___ DATA FOR ANALYSIS
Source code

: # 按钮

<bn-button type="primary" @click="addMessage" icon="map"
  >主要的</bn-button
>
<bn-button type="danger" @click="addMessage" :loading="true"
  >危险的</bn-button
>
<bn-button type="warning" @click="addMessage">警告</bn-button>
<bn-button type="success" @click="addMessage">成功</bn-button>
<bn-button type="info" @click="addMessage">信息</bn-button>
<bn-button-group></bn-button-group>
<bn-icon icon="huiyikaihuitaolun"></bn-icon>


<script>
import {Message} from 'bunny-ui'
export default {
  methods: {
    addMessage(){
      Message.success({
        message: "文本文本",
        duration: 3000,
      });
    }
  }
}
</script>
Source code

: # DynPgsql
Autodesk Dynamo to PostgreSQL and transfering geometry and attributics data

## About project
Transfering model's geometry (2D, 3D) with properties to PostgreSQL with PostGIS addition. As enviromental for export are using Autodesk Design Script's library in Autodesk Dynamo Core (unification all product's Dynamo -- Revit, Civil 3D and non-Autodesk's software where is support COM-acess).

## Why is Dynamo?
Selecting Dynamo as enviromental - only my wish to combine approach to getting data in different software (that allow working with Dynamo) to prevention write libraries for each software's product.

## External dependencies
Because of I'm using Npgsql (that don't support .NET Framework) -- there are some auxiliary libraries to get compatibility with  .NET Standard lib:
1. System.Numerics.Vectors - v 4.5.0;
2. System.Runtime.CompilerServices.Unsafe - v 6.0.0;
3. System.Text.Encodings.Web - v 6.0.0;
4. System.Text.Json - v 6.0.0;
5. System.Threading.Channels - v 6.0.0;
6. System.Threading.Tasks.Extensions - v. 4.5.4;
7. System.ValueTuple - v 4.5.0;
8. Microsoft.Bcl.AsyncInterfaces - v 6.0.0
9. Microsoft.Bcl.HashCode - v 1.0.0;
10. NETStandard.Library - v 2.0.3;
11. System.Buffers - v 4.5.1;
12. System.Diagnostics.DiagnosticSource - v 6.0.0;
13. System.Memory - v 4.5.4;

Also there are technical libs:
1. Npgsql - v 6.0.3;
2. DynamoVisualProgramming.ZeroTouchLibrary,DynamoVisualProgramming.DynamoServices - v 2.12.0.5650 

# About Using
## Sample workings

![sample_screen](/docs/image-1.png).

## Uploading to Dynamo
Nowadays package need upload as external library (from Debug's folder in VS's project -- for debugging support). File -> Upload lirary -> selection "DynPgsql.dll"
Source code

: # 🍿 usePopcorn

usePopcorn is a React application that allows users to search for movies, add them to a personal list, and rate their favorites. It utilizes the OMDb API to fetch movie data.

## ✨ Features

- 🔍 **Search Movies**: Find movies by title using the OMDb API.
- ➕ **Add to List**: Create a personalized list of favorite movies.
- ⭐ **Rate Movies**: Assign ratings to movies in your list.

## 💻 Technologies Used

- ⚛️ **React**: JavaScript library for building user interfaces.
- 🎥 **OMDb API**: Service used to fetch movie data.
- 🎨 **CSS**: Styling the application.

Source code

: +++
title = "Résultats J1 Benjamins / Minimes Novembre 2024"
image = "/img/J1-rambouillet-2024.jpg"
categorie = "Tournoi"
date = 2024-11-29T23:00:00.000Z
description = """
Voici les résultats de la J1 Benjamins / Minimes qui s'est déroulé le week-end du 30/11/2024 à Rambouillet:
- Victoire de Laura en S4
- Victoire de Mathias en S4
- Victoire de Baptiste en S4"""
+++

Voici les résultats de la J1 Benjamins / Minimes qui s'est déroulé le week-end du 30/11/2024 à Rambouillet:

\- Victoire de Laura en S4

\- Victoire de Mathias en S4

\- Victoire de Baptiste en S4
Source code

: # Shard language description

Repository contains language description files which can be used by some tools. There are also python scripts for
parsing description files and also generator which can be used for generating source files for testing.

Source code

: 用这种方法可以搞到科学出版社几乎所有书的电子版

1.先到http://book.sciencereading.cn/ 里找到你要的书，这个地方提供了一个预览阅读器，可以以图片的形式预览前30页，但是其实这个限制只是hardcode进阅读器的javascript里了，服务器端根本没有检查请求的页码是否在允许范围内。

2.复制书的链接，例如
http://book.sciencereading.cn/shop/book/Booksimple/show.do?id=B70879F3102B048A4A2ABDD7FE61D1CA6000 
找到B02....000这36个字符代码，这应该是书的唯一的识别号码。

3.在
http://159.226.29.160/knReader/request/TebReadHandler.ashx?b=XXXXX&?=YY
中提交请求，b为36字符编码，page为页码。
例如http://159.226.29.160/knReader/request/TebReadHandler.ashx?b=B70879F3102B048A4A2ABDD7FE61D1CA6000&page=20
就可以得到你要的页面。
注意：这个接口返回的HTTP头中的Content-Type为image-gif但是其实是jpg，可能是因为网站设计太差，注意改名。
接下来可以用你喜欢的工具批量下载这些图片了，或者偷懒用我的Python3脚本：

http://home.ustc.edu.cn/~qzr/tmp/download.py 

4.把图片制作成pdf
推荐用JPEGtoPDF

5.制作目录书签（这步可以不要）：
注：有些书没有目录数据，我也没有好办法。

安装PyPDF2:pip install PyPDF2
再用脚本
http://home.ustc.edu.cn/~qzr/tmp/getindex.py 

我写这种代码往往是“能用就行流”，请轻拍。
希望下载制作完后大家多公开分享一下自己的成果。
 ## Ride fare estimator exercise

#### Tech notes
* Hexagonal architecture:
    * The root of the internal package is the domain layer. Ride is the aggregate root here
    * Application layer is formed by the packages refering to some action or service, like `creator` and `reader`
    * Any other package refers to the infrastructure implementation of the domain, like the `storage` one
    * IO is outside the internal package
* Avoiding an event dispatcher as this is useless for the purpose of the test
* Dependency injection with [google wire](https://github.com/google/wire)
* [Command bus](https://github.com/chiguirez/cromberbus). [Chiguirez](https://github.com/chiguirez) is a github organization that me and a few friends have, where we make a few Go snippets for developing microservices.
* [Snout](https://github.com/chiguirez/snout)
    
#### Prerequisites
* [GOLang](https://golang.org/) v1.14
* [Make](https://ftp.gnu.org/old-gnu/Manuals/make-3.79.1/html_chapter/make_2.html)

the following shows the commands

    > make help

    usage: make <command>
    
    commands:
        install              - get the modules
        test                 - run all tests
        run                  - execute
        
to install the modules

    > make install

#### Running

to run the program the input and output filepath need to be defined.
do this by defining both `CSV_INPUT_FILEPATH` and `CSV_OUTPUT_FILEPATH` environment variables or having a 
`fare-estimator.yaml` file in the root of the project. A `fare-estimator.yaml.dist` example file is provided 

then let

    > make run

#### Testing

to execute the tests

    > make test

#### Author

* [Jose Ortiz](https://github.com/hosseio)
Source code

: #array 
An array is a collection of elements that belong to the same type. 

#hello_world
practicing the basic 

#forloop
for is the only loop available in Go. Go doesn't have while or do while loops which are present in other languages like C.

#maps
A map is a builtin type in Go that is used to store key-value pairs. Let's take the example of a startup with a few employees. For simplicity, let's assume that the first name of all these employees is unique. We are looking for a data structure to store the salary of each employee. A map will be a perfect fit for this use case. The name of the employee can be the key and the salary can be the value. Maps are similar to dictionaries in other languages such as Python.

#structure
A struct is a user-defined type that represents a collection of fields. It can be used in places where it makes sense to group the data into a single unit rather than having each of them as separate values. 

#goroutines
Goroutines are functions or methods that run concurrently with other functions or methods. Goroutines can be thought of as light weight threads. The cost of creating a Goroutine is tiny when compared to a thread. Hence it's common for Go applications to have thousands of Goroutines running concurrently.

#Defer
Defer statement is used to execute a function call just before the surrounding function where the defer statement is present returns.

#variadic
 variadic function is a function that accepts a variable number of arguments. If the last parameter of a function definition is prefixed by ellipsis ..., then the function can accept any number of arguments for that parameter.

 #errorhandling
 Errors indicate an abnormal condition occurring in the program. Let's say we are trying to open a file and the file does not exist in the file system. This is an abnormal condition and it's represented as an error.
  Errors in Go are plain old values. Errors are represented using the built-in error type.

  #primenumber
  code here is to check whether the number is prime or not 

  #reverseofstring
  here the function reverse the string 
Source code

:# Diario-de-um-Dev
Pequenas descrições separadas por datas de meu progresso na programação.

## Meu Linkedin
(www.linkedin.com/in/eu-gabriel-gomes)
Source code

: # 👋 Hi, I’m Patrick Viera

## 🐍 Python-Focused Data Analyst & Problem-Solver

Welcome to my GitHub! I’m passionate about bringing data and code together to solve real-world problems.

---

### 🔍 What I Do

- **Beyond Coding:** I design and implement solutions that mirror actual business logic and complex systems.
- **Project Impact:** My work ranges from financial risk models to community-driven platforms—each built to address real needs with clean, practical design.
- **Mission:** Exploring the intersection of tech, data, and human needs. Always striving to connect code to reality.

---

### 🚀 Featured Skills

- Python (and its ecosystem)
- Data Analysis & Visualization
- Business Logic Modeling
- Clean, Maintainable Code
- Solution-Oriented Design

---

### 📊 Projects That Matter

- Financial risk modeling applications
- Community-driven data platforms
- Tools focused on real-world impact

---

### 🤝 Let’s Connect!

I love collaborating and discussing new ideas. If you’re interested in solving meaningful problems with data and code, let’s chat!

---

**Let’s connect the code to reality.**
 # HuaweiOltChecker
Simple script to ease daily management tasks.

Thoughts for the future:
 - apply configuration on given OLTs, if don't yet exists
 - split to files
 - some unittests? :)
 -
______
Return every line of the rows above that contains the string "Text", and treat uppercase and lowercase as distinct.

3. System.Text.Encodings.Web - v 6.0.0;
4. System.Text.Json - v 6.0.0;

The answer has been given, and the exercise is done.